#### The problem
Copy the passage of the party guidelines from "This is a suffix" up to and including "to be emphasised.".

We don't have anything provided really, (maybe nibbles...) we're gonna put our wallets and purses together and order pizza or something.
Dinner date. Bring enough food for you and your crew, plus a little extra for those who can't afford (or can't cook). Make sure it's something you can safely eat (non-toxic, and fits in with any gluten/peanut/yucky veggies issues.)If there's trouble making/bringing food, then let me know and I'll see what I can do.
We want snacks, nibbles, chips, dips, finger food, bite sizes, all the bits and pieces. There'll probably be enough to make a meal, albeit an unhealthy one.
This is a suffix (added on after) for food. (And sometimes grog) It means that though food will be provided, due to external circumstances (i.e. lack of funds coz I'm poor, don't have the time to prepare, too many people for it to be reasonable to provide, couldn't be stuffed doing it myself) it would be appreciated if you could please assist by providing a little for the party. If you look closely at the different options for the plans, you should notice that this is usually inferred for or against anyway, so it shouldn't come up unless it needs to be emphasised.
This is where the rubber hits the road as far as what will help make a fun night and what will help make your backside sore with a foot's imprint on it from when you are kicked off the property.
Smoking is not considered a social activity. If you must smoke, do it where you're not putting it into someone else's lungs. It's fine to kill yourself, but no murder allowed.
Be nice. It's not your sandpit so you have to learn how to play with the other kiddies.
Try to mingle. If you only talk to those you already know, you spoil the opportunity the rest have for you to brighten their world.
Smile. It makes better photos.
NO NOOKIE. This is a party, not a brothel. And we didn't turn up just to watch you. No seriously, it's pointless going to a party of more than you two if all you're going to do is spend time with them. If it's just you two, get a room or a table at a restaurant. If it's the background noise you want, stay home and turn on the TV. If it's the people, go to a bar or a train station. What you’re really saying to us isn't I'd love to be part of the party but (s)he’s really important to me, you're saying it's nice that you're all here, but we don't really care about you and your party.
Plus, it makes all us single folk jealous.

Extracted records
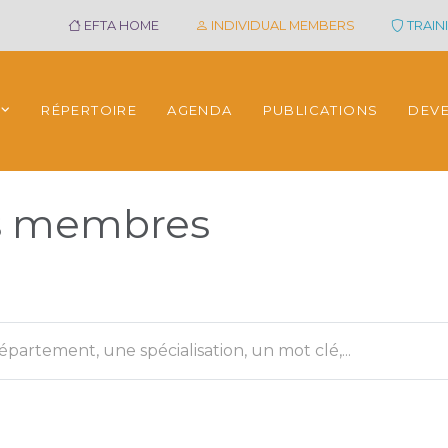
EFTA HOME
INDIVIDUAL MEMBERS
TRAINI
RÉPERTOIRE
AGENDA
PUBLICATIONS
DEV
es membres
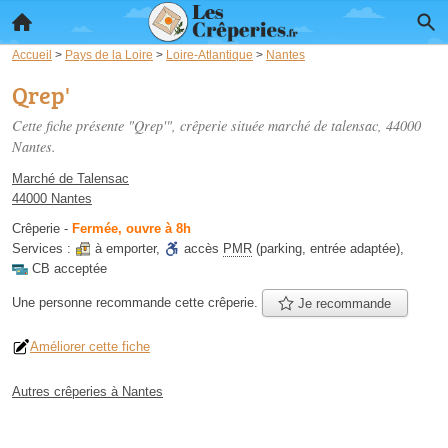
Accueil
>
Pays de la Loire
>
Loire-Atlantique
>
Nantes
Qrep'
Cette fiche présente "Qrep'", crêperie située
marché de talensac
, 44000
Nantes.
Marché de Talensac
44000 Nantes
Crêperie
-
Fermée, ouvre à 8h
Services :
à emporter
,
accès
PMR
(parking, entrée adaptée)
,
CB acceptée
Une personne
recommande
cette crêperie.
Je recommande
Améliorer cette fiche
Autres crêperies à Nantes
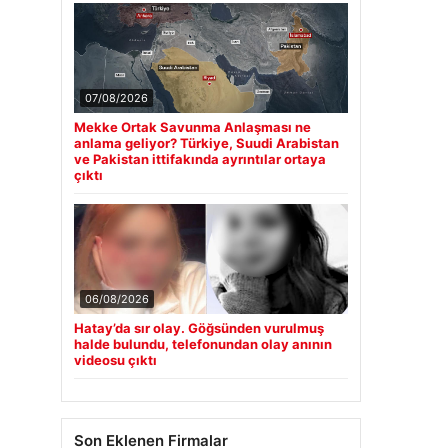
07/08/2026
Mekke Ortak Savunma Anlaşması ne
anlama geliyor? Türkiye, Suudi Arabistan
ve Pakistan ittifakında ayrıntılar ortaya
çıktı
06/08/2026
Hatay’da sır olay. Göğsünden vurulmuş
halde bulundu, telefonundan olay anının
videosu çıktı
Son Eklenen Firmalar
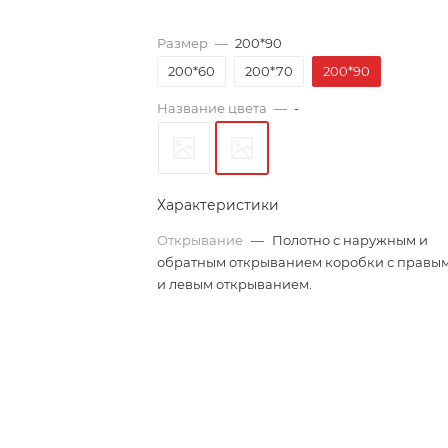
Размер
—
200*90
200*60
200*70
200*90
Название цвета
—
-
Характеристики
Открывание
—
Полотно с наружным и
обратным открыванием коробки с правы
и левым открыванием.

#### Result for this exercise
This is a suffix (added on after) for food. (And sometimes grog) It means that though food will be provided, due to external circumstances (i.e. lack of funds coz I'm poor, don't have the time to prepare, too many people for it to be reasonable to provide, couldn't be stuffed doing it myself) it would be appreciated if you could please assist by providing a little for the party. If you look closely at the different options for the plans, you should notice that this is usually inferred for or against anyway, so it shouldn't come up unless it needs to be emphasised.